___ Document passage

We obtain more consistent results when specifying the backdoor adjustment using a selected subset of covariates.

CACE estimations

To estimate the Conditional Average Causal Effect (CACE) using CausalEffectEstimation, pandas query strings can be utilized to specify the relevant conditions. Additionally, the Individual Causal Effect (ICE) can be estimated by providing a pandas.DataFrame containing the features of the individual units.

In [20]:
cee.fitTLearner()
tau_hat0 = cee.estimateCausalEffect(conditional="inRelationship == 0")
tau_hat1 = cee.estimateCausalEffect(conditional="inRelationship == 1")

print(f"CACE (inRelationship == 0) = {tau_hat0}")
print(f"CACE (inRelationship == 1) = {tau_hat1}")
CACE (inRelationship == 0) = 0.22769492525674231
CACE (inRelationship == 1) = 0.3438622409117921
In [21]:
cee.fitTLearner()
tau_hat0 = cee.estimateCausalEffect(conditional="isFemale == 0")
tau_hat1 = cee.estimateCausalEffect(conditional="isFemale == 1")

print(f"CACE (isFemale == 0) = {tau_hat0}")
print(f"CACE (isFemale == 1) = {tau_hat1}")
CACE (isFemale == 0) = 0.2983895058122191
CACE (isFemale == 1) = 0.22771192020813813
In [22]:
cee.fitTLearner()

______
___ Records supplied

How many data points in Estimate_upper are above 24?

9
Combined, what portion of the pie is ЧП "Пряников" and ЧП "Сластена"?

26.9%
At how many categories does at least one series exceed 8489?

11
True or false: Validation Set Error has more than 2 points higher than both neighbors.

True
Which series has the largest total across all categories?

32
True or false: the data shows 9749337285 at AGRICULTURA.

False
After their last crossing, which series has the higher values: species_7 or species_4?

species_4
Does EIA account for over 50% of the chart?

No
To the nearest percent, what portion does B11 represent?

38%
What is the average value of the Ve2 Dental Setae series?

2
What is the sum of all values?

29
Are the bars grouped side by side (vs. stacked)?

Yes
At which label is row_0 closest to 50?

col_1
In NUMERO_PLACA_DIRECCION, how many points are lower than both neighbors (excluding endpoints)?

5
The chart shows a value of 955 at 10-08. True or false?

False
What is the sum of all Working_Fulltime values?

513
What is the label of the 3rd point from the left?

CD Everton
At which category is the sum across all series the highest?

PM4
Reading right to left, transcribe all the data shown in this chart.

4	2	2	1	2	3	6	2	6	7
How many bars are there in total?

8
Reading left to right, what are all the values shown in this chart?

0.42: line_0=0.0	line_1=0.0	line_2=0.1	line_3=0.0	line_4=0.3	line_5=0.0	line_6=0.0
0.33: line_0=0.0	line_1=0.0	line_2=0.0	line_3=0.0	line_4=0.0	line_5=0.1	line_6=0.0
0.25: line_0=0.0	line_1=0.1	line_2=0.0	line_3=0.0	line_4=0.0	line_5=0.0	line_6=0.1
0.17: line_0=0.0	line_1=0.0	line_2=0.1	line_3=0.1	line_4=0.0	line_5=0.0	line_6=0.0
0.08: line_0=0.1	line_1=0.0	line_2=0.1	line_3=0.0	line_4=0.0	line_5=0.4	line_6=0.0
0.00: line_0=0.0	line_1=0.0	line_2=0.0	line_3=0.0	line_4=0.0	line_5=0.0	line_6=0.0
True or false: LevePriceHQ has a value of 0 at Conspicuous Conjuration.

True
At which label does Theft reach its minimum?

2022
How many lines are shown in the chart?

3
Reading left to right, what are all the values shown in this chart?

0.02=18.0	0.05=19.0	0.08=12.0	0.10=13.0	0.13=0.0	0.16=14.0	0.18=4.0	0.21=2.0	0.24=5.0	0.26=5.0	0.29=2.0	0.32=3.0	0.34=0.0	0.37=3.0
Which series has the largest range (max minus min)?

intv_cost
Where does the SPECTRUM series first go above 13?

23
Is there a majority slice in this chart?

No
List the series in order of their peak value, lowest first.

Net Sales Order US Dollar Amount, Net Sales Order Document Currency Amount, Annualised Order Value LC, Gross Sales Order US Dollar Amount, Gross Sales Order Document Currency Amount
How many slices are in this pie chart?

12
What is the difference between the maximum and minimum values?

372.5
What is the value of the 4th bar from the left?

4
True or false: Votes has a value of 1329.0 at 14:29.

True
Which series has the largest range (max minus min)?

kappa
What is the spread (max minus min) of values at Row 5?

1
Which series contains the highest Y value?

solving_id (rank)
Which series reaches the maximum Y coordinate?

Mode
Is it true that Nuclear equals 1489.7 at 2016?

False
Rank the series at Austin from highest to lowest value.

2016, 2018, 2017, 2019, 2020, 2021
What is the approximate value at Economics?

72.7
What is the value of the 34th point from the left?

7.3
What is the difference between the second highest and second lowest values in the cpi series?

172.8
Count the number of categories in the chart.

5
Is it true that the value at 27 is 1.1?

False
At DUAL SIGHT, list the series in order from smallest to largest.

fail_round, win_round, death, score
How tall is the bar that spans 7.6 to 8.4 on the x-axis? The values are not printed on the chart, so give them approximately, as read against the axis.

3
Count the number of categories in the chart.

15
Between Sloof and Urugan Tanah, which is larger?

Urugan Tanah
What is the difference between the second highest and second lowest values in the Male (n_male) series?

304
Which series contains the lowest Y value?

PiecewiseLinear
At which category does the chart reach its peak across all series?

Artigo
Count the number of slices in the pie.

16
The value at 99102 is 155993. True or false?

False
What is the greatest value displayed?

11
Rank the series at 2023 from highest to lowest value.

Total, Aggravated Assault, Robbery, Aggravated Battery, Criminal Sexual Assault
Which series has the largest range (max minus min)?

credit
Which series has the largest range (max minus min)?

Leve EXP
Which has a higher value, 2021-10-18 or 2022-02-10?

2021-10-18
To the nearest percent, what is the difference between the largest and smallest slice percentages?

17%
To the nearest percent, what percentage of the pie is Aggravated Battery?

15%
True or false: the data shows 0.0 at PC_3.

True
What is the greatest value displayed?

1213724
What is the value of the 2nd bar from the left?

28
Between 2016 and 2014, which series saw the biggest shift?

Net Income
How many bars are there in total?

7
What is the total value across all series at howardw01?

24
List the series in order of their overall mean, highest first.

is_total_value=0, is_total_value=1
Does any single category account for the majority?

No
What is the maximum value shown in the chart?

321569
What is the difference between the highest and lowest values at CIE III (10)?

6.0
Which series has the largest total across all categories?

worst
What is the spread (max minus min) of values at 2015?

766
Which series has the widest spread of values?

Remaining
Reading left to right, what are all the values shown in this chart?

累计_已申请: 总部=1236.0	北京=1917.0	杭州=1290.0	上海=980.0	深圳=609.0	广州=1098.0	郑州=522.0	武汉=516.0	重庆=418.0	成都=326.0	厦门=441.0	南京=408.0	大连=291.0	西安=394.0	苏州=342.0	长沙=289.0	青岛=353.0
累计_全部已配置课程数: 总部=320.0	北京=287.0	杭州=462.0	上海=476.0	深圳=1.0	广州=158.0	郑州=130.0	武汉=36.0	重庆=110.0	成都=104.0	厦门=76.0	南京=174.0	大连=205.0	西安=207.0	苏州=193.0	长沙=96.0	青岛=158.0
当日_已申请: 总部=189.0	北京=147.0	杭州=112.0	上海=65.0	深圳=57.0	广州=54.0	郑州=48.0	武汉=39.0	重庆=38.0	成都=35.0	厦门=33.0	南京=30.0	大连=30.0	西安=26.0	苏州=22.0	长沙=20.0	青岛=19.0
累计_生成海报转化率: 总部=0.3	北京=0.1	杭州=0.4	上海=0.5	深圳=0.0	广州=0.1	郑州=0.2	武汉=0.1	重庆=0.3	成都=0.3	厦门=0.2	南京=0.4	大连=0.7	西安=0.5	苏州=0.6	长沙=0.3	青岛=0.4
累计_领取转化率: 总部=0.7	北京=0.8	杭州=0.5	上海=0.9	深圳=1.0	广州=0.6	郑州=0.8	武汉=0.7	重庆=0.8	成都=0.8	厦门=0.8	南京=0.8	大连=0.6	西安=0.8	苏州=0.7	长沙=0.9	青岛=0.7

______

■ Task list
a. List every pandas query string that the CACE estimation passage passes as the conditional argument.
b. Carry the CACE estimation passage forward from its final line.

■ Outputs for the tasks
a. "inRelationship == 0", "inRelationship == 1", "isFemale == 0", "isFemale == 1"

b.
changes = sorted(df["age"].unique())
booking = list()

for i in changes:
    tau_hat = cee.estimateCausalEffect(conditional=f"age <= {i}")
    booking.append(tau_hat)

plt.plot(changes, booking)
plt.title("CACE with \n(age <= x) as Conditional")
plt.xlabel("age")
plt.ylabel("CACE")
plt.show()
../_images/notebooks_19-Examples_CausalEffectEstimationFromData_40_0.svg
In [23]:
cee.fitTLearner()
changes = sorted(df["hoursPerWeek"].unique())
booking = list()

for i in changes:
    tau_hat = cee.estimateCausalEffect(conditional=f"hoursPerWeek <= {i}")
    booking.append(tau_hat)

plt.plot(changes, booking)
plt.title("CACE with \n(hoursPerWeek <= x) as Conditional")
plt.xlabel("hoursPerWeek")
plt.ylabel("CACE")
plt.show()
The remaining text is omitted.